» Fragmento

··········

Acudió a su llamada para montar una planta fotovoltaica de 10 kilovatios, una carencia que lastraba la labor de 30 años que las religiosas realizan en la zona.
El viaje a la zona ya fue una peligrosa odisea. Burkina Faso, uno de los países más pobres de África y del mundo, encabeza las estadísticas por la actividad terrorista como capital yihadista en el Sahel Occidental. Antes de viajar, vía París, la cónsul española en este territorio ya le advirtió del riesgo de viajar a un país que, además, acababa de sufrir un golpe de estado. «Me insistió en que, ante todo, no realizara viajes por carretera», recuerda.
Después de tediosos trámites logró un pasaje aéreo para viajar desde la capital Uagadugu, hasta Bobo Dioulasso (500 kilómetros). Pero lo pudo embarcar y se la tuvo que jugar para desplazarse por tierra y poder cumplir su objetivo. «Tras dos días de tensión y condiciones penosas, logré llegar a mi destino».

··········

» Ejercicios
**1)** Resume en forma de lista el párrafo del fragmento que empieza con «El viaje a la zona ya fue», sin dejar fuera sus datos principales.
**2)** Copia el tramo del fragmento que va de «Acudió a su» hasta «en la zona.», pero cambia «fotovoltaica» por «solar».
Para responder, usa solo lo que dice el fragmento.

» Registros
··········

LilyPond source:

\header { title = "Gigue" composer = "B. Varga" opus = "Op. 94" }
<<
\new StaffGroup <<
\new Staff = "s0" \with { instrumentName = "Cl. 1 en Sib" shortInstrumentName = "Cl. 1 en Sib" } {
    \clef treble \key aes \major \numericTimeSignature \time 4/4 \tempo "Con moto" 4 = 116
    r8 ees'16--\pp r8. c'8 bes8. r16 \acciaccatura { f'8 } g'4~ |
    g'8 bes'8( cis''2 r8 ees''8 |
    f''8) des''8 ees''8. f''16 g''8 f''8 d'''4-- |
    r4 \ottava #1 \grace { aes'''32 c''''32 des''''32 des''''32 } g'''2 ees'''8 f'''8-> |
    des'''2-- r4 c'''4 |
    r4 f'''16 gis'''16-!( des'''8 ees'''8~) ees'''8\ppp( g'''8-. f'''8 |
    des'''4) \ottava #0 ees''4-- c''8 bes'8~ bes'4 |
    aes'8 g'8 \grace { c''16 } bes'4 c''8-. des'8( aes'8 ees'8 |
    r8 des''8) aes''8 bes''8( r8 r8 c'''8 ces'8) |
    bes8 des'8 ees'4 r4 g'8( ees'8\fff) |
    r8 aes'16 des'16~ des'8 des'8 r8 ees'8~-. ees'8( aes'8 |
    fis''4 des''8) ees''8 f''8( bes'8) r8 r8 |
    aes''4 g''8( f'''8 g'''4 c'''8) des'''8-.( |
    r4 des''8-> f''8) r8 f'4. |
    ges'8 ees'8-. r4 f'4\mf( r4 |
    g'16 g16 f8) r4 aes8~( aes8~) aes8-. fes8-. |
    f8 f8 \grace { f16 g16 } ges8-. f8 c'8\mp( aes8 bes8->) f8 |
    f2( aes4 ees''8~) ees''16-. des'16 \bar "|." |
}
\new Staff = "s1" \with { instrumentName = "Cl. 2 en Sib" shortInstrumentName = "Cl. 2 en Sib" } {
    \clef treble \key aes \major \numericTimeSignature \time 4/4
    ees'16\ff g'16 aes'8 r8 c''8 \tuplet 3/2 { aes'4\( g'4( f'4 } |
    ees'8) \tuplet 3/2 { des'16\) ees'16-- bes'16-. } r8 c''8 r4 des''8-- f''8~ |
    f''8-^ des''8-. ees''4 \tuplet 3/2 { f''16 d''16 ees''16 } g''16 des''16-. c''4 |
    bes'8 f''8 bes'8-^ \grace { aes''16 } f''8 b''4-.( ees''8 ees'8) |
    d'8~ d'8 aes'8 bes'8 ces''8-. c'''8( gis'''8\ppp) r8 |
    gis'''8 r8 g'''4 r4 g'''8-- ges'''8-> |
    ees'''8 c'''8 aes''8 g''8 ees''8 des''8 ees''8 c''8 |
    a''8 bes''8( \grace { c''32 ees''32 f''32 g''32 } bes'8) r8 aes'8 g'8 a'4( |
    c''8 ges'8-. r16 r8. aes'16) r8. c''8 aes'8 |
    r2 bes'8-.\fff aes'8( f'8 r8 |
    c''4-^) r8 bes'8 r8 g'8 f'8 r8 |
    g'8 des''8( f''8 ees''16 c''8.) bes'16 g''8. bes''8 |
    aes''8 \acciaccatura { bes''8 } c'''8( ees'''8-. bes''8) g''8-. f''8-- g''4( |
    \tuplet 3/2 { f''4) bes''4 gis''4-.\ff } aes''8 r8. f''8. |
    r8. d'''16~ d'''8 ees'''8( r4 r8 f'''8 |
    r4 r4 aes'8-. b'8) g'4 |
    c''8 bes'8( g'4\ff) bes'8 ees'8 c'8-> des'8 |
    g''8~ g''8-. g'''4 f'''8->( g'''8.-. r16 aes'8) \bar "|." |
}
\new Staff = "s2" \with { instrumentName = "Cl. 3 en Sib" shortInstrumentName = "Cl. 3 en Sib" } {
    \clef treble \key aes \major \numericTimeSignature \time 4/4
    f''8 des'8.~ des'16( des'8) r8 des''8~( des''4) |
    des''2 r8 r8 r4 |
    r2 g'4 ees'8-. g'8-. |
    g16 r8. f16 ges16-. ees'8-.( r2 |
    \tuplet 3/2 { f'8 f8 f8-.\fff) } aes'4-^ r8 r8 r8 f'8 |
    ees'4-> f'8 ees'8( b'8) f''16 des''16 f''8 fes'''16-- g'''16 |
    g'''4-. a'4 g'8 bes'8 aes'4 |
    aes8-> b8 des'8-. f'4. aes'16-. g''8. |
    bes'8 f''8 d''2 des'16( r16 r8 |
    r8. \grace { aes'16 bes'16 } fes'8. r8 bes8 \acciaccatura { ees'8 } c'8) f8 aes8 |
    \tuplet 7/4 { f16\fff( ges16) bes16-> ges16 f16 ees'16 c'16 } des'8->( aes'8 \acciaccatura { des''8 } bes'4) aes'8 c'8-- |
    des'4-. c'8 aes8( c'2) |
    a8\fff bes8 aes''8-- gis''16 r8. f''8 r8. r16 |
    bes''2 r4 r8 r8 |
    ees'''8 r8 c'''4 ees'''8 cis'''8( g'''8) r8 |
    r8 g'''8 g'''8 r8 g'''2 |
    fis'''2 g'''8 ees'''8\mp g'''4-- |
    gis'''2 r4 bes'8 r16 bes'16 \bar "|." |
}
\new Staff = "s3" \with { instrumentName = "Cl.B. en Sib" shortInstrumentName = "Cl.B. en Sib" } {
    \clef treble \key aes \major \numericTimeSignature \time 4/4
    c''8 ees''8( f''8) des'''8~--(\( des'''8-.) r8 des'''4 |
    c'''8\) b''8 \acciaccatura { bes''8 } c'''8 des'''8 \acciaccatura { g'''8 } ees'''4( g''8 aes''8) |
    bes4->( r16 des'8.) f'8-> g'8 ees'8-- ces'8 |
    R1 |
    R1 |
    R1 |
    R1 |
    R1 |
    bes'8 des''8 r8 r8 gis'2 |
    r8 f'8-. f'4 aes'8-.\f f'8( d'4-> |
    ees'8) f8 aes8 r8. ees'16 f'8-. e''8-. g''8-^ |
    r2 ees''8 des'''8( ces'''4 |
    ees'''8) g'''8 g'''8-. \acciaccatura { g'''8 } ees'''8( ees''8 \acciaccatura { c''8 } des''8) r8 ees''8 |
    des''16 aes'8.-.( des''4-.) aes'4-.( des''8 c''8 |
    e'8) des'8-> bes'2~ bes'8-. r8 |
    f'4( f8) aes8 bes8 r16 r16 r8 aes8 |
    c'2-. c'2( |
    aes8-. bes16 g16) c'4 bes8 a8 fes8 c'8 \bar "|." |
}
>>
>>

··········

» Respuestas
**1)**
- El viaje a la zona fue una odisea peligrosa.
- Burkina Faso es uno de los países más pobres de África y del mundo.
- Encabeza las estadísticas de actividad terrorista como capital yihadista del Sahel Occidental.
- Antes del viaje, que pasaba por París, la cónsul española le advirtió del riesgo de ir a un país que además acababa de sufrir un golpe de estado.
- La cónsul le insistió en que, ante todo, no hiciera viajes por carretera.

**2)**
Acudió a su llamada para montar una planta solar de 10 kilovatios, una carencia que lastraba la labor de 30 años que las religiosas realizan en la zona.